• **Instructions to follow**:
Write out each line from the data below that includes the word "server".

• **Data for processing**:
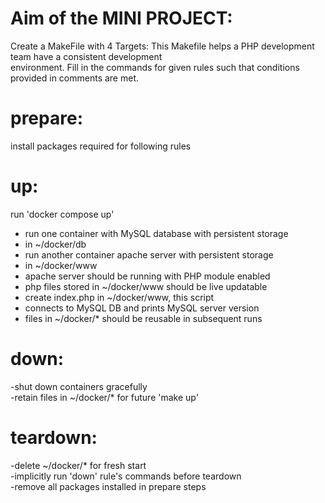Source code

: # Aim of the MINI PROJECT:

Create a MakeFile with 4 Targets:
This Makefile helps a PHP development team have a consistent development                 
environment. Fill in the commands for given rules such that conditions                   
provided in comments are met.


# prepare:                                                                                 
 install packages required for following rules                                      
                                                                                     
# up:                                                                                      
 run 'docker compose up'                                                            
 - run one container with MySQL database with persistent storage                    
 -  in ~/docker/db                                                                   
 - run another container apache server with persistent storage                     
 - in ~/docker/www                                                                  
 - apache server should be running with PHP module enabled                          
 - php files stored in ~/docker/www should be live updatable                        
 - create index.php in ~/docker/www, this script                                   
 - connects to MySQL DB and prints MySQL server version                             
 - files in ~/docker/* should be reusable in subsequent runs   


                                                                                  
                                                                                     
# down:                                                                                    
-shut down containers gracefully                                                    
-retain files in ~/docker/* for future 'make up'                                   
                                                                                     
# teardown:                                                                                
-delete ~/docker/* for fresh start                                                  
-implicitly run 'down' rule's commands before teardown                              
-remove all packages installed in prepare steps

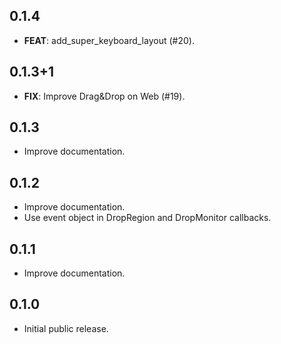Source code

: ## 0.1.4

 - **FEAT**: add_super_keyboard_layout (#20).

## 0.1.3+1

 - **FIX**: Improve Drag&Drop on Web (#19).

## 0.1.3

* Improve documentation.

## 0.1.2

* Improve documentation.
* Use event object in DropRegion and DropMonitor callbacks.

## 0.1.1

* Improve documentation.

## 0.1.0

* Initial public release.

• **Result for this task**:
 - run another container apache server with persistent storage                     
 - apache server should be running with PHP module enabled                          
 - connects to MySQL DB and prints MySQL server version                             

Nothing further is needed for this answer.